PCOS symptoms like irregular periods, no periods, excessive hair, hair loss, acne, mood changes and reduced fertility and this is a complex hormonal condition. A diagnosis of PCOS in teenage females can be difficult to make as these symptoms can reflect, at least in part, normal physiological changes of puberty, or can overlap with a diagnosis of PCOS.
US National Institutes of Health (NIH) study found that 12 % of respondents had PCOS. The prevalence of self-reported PCOS was eight %, but only 35 % of those fulfilled the NIH criteria. When compared to those who did not have the condition, those who self-reported PCOS were more likely to report depression.
The NIH criteria are one of at least three sets of criteria in use, none of which is considered a 'gold standard,' to complicate matters.
The study found, "The lack of consistent and accurate diagnosis of PCOS in young women potentially leads to over-diagnosis," "This creates unnecessary fears of health complications particularly infertility. Therefore, we recommend the development of standardized criteria with set parameters that allow for better diagnosis."
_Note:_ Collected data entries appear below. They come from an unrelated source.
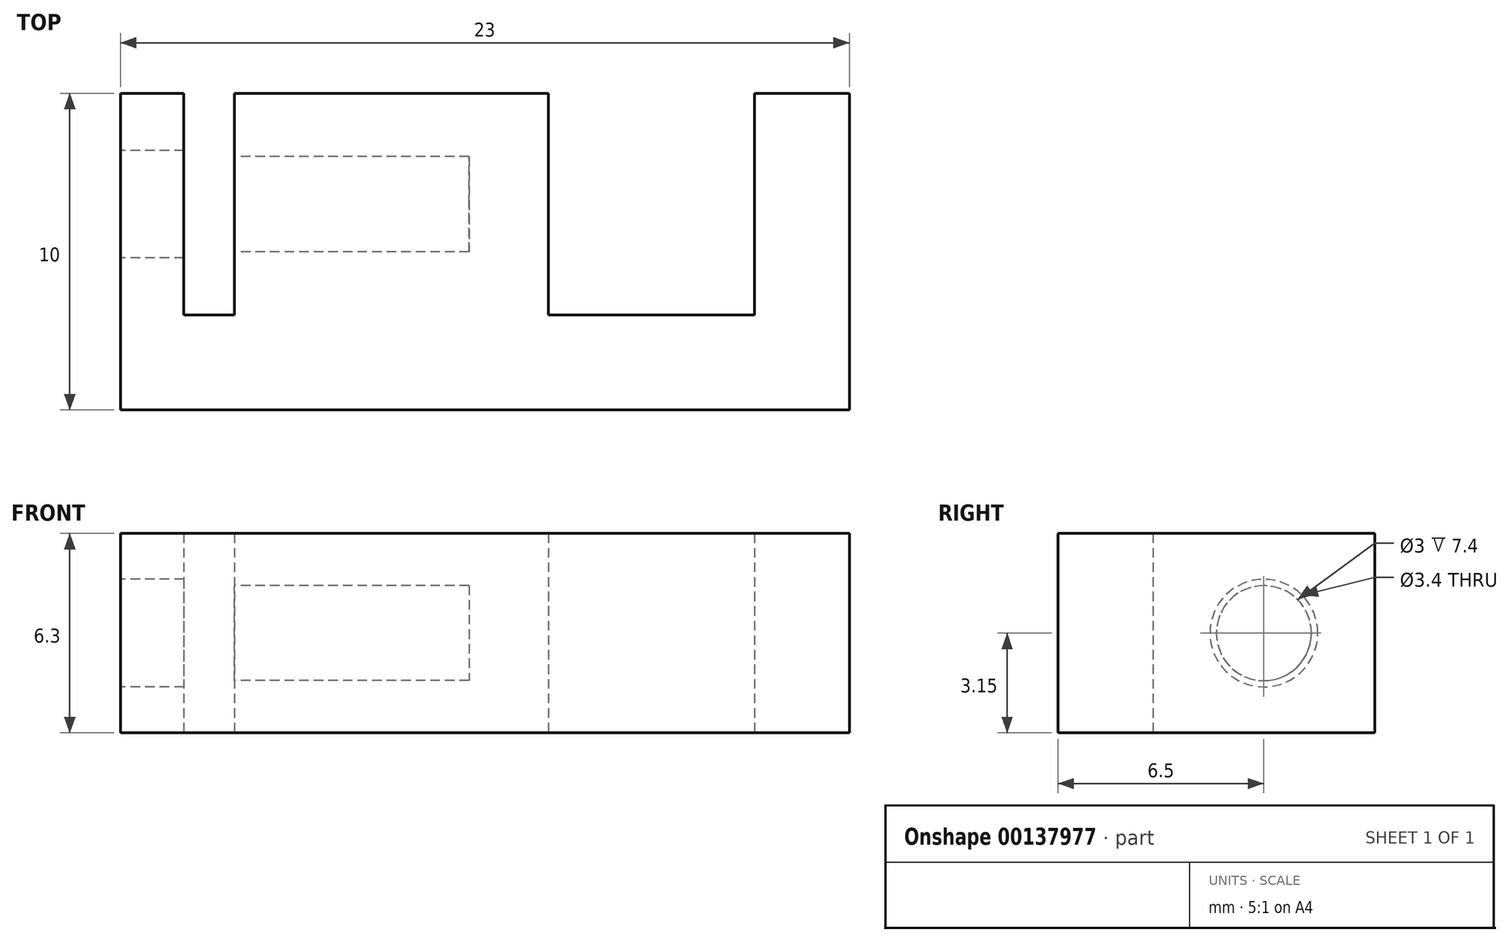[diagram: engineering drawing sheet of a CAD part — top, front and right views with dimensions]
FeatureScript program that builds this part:
annotation { "Feature Type Name" : "Feature", "Feature Type Description" : "" }
export const myFeature = defineFeature(function(context is Context, id is Id, definition is map)
    precondition{}
    {
        {
            var Q0;
            Q0=qCreatedBy(makeId("Top.planeOp"),FACE);
            var sketch = newSketch(context, id + "F0", { "sketchPlane" : qUnion([Q0])});
            skLineSegment(sketch, "E0", {"start": v(-11.5, 5) * mm, "end": v(-11.5, -5) * mm});
            skLineSegment(sketch, "E1", {"start": v(-11.5, -5) * mm, "end": v(11.5, -5) * mm});
            skLineSegment(sketch, "E2", {"start": v(11.5, -5) * mm, "end": v(11.5, 5) * mm});
            skLineSegment(sketch, "E3", {"start": v(11.5, 5) * mm, "end": v(8.5, 5) * mm});
            skLineSegment(sketch, "E4", {"start": v(8.5, 5) * mm, "end": v(8.5, -2) * mm});
            skLineSegment(sketch, "E5", {"start": v(8.5, -2) * mm, "end": v(2, -2) * mm});
            skLineSegment(sketch, "E6", {"start": v(2, -2) * mm, "end": v(2, 5) * mm});
            skLineSegment(sketch, "E7", {"start": v(2, 5) * mm, "end": v(-7.9, 5) * mm});
            skLineSegment(sketch, "E8", {"start": v(-7.9, 5) * mm, "end": v(-7.9, -2) * mm});
            skLineSegment(sketch, "E9", {"start": v(-7.9, -2) * mm, "end": v(-9.5, -2) * mm});
            skLineSegment(sketch, "E10", {"start": v(-9.5, -2) * mm, "end": v(-9.5, 5) * mm});
            skLineSegment(sketch, "E11", {"start": v(-9.5, 5) * mm, "end": v(-11.5, 5) * mm});
            skPoint(sketch, "E12", {"position": v(-11.5, 0) * mm});
            skPoint(sketch, "E13", {"position": v(0, -5) * mm});
            skSolve(sketch);
        }
        {
            var Q0;
            Q0=qSketchRegion(id+"F0",true);
            extrude(context, id + "F1", {"entities" : qUnion([Q0]), "depth" : 6.3 * mm, "symmetric" : true});
        }
        {
            var Q0;
            Q0=makeQuery(id+"F1.opExtrude","SWEPT_FACE",FACE,{"disambiguationData":[OSD([sQuery(id+"F0.wireOp",EDGE,"E0")])]});
            var sketch = newSketch(context, id + "F2", { "sketchPlane" : qUnion([Q0])});
            skCircle(sketch, "E14", {"center": v(-1.5, 0) * mm, "radius": 1.5 * mm});
            skCircle(sketch, "E15.0", {"center": v(-1.5, 0) * mm, "radius": 1.7 * mm});
            skSolve(sketch);
        }
        {
            var Q0;
            Q0=makeQuery(id+"F2.imprint","IMPRINT",FACE,{"disambiguationData":[TD([[makeQuery(id+"F2.imprint","IMPRINT",EDGE,{"derivedFrom":sQuery(id+"F2.wireOp",EDGE,"E14")}),1.0]])]});
            extrude(context, id + "F3", {"entities" : qUnion([Q0]), "operationType" : NewBodyOperationType.REMOVE, "oppositeDirection" : true, "depth" : 11 * mm});
        }
        {
            var Q0;
            Q0=makeQuery(id+"F2.imprint","IMPRINT",FACE,{"disambiguationData":[TD([[makeQuery(id+"F2.imprint","IMPRINT",EDGE,{"derivedFrom":sQuery(id+"F2.wireOp",EDGE,"E14")}),-1.0]])]});
            extrude(context, id + "F4", {"entities" : qUnion([Q0]), "operationType" : NewBodyOperationType.REMOVE, "endBound" : BoundingType.UP_TO_NEXT, "oppositeDirection" : true, "depth" : 25 * mm});
        }
    });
PCOS caused in many young women this is due to lack of diagnostic clarity and to worry unnecessarily about being infertile, even though it is highly manageable and may not always affect fertility, said Study lead author Dr. Chitra Varanasi.
Dr. Varanasi said, to make diagnosis more precise and address the stigma that still surrounds PCOS, Standardized criteria needed. She said, "It shouldn't have such a burden," and adds, "Just thinking they were going to be infertile gave young women anxiety and depression. It is a fertility issue but not necessarily for everyone."
Dr. Asvini Subasinghe study co-author said, "Improved diagnosis and clarity around the condition could help alleviate this."